## Directions for this task
Would you repeat the entries beneath, with nothing changed?

## Records provided
————————
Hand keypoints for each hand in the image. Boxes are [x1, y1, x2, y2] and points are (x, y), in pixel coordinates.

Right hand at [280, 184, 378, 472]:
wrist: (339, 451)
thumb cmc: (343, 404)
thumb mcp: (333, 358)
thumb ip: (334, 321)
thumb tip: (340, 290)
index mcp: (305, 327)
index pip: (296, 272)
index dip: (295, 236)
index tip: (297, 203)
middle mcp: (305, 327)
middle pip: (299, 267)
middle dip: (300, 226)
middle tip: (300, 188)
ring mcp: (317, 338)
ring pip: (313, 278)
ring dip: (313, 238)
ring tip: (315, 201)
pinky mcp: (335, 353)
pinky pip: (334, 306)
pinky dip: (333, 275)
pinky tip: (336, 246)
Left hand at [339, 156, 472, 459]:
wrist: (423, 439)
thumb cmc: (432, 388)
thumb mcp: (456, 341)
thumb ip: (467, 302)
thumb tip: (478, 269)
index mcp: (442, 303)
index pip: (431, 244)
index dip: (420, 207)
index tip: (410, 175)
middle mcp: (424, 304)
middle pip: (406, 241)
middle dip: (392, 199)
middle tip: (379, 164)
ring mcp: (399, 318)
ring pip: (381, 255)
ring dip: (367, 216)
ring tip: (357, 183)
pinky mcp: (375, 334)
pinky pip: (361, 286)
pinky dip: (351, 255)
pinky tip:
————————
## Solution to this problem
Hand keypoints for each hand in the image. Boxes are [x1, y1, x2, y2] and points are (x, y), in pixel coordinates.

Right hand at [280, 184, 378, 472]:
wrist: (339, 451)
thumb cmc: (343, 404)
thumb mcp: (333, 358)
thumb ip: (334, 321)
thumb tip: (340, 290)
index mcp: (305, 327)
index pip: (296, 272)
index dip: (295, 236)
index tip: (297, 203)
middle mcp: (305, 327)
middle pip: (299, 267)
middle dip: (300, 226)
middle tip: (300, 188)
ring mcp: (317, 338)
ring pip: (313, 278)
ring dip: (313, 238)
ring tip: (315, 201)
pinky mcp: (335, 353)
pinky pip: (334, 306)
pinky dip: (333, 275)
pinky tip: (336, 246)
Left hand at [339, 156, 472, 459]:
wrist: (423, 439)
thumb cmc: (432, 388)
thumb mcp: (456, 341)
thumb ip: (467, 302)
thumb tip: (478, 269)
index mcp: (442, 303)
index pip: (431, 244)
index dip: (420, 207)
index tip: (410, 175)
middle mcp: (424, 304)
middle pip: (406, 241)
middle dip: (392, 199)
middle tip: (379, 164)
ring mcp: (399, 318)
ring pip: (381, 255)
ring dip: (367, 216)
ring tip: (357, 183)
pinky mcp: (375, 334)
pinky pip: (361, 286)
pinky dip: (351, 255)
pinky tip:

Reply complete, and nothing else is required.